The signatories chastised his administration for sympathising with anti-establishment protesters and emboldening the Islamic Republic’s enemies, and warned that “we are running out of patience”.

Yet, Ghaani lacks the charisma and conviviality displayed by Soleimani in a personal capacity, which might make his job in developing informal connections and a close rapport with field commanders and fighters relatively more difficult at an operational level.

Unlike Soleimani, whose national popularity derived partly from his fatherly embrace of greater social and political tolerance at home, he has also exhibited more hardline stances in Iran’s domestic politics.

Following Syrian President Bashar al Assad’s surprise trip to Tehran in February 2019—which provoked Iranian Foreign Minister Javad Zarif’s temporary resignation in protest as his ministry had been kept in the dark about the visit—Ghaani famously stated that it was the Quds Force that had arranged the trip and it had duly informed the administration of President Hassan Rouhani.

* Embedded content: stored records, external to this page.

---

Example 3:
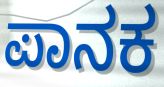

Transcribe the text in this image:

ಪಾನಕ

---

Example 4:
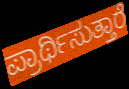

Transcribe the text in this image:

ಪ್ರಾರ್ಥಿಸುತ್ತಾರೆ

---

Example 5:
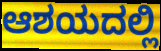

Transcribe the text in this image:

ಆಶಯದಲ್ಲಿ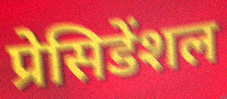
प्रेसिडेंशल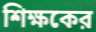
শিক্ষকের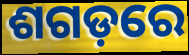
ଶଗଡ଼ରେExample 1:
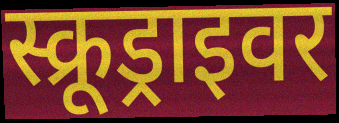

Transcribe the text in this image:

स्क्रूड्राइवर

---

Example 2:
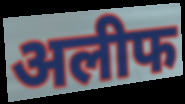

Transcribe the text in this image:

अलीफ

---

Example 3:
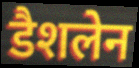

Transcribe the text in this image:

डैशलेन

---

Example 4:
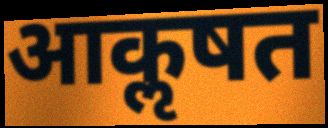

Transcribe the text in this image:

आकॢषत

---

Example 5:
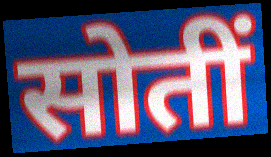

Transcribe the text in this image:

सोतीं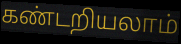
கண்டறியலாம்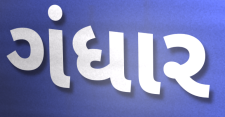
ગંધાર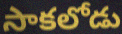
సాకలోడుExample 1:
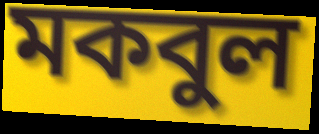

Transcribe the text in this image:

মকবুল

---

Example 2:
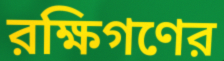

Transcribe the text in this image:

রক্ষিগণের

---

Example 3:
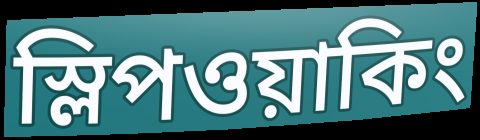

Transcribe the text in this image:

স্লিপওয়াকিং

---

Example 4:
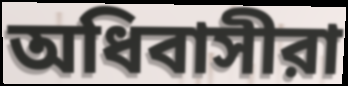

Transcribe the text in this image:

অধিবাসীরা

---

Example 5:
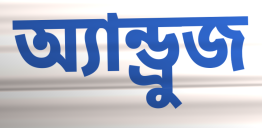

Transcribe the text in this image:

অ্যান্ড্রুজ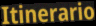
Itinerario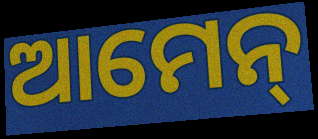
ଆମେନ୍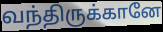
வந்திருக்கானே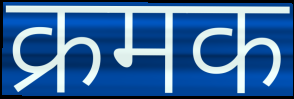
क्रमकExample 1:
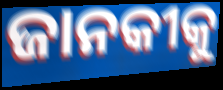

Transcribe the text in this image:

ଜାନକୀକୁ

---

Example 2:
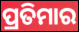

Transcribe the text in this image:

ପ୍ରତିମାର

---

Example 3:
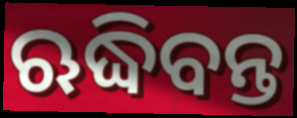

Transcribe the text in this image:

ଋଦ୍ଧିବନ୍ତ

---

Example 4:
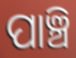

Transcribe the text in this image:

“Those who should have known knew, and those who should not have, did not,” he retorted in response to foreign ministry objections, heaping the blame at the administration’s door and suggesting that it was responsible for Zarif’s unawareness of the Assad visit. “It was a sensitive task, after all.”

Conversely, Zarif, a veteran Iranian diplomat and close to “moderates” and “reformists” in the Islamic Republic’s corridors of power, had a friendly relationship with Soleimani, who rarely lashed out at the rival political camp in public.

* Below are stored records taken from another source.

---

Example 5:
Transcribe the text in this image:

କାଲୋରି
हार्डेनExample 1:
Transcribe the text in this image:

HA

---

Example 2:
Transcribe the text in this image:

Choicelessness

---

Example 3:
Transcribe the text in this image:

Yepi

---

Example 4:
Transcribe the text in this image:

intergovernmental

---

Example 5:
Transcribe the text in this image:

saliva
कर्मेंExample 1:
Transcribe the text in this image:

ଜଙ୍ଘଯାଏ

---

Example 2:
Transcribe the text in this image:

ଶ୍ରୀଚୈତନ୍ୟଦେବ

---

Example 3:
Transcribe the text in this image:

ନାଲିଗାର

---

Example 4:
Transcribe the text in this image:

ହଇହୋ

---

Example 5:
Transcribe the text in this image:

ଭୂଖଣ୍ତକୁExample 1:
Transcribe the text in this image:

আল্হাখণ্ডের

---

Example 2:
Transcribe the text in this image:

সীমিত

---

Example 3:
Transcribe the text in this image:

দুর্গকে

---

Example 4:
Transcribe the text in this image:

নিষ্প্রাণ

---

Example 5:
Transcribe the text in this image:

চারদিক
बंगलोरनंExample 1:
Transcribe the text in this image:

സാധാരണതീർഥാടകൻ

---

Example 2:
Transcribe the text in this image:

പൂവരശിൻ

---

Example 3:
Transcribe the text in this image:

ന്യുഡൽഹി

“I have special respect for General Soleimani," Iranian Foreign Minister Mohammad Javad Zarif once noted. "It is over 20 years that we have been closely collaborating to advance the objectives of the Islamic Republic in finding political and peaceful solutions.”

Similarly, in 2011, Ghaani was among the signatories of a letter written by 12 Revolutionary Guards commanders to Hossein Alayi, the first commander-in-chief of the IRGC Navy who had criticised the Islamic Republic’s policies in a published and widely circulated opinion piece and urged the Iranian leadership to heed the lessons of “the Pahlavi regime’s collapse” in 1979.

In the letter, they accused Alayi of “alignment and sympathising” with the “enemies” of the Islamic Republic and slammed him for “wronging” the Supreme Leader Ayatollah Khamenei. Notably, Soleimani’s name was conspicuous by its absence from the undersigned.

In 2012, he again grabbed public attention by defending Iran’s military intervention in Syria in favour of the Assad government on the grounds that “if the Islamic Republic had not been present in Syria, the massacre of its people would have multiplied.”

“Syria is the geography of resistance, and the reason behind American and Israeli pressure [on Tehran] is that they realised it was impossible [for them] to conquer it,” he told Iran’s Student News Agency (ISNA) in the same interview.

The text was removed from ISNA’s website a few hours after its publication, apparently because it had unintentionally admitted to the military dimension of Iran’s presence in Syria and thus contradicted the official narrative that it was limited to an “advisory” role only.

Arguably, a widely neglected factor that contributed to the effective elimination of Qasem Soleimani was his celebrity status achieved on the back of massive state propaganda after he led a successful fight against the Islamic State in recent years.

The Iranian government is, however, unlikely to commit a similar blunder in the case of Quds Force’s new commander.

“Gen. Ghaani is extremely averse to acquiring a promotional status and being seen [in public],” Sanaei Rad noted.

Lastly, Ghaani is also believed to have close ties with “resistance groups” within Muslim nations and communities in Africa, indicating that under his leadership the Quds Force might decide to expand and increase its activities there.

“We have relations with many in the world and cooperate with them in numerous [policy] areas,” he said in 2017.

“We are everywhere as well as nowhere, and by divine will and power, we can do everything [we want], too.”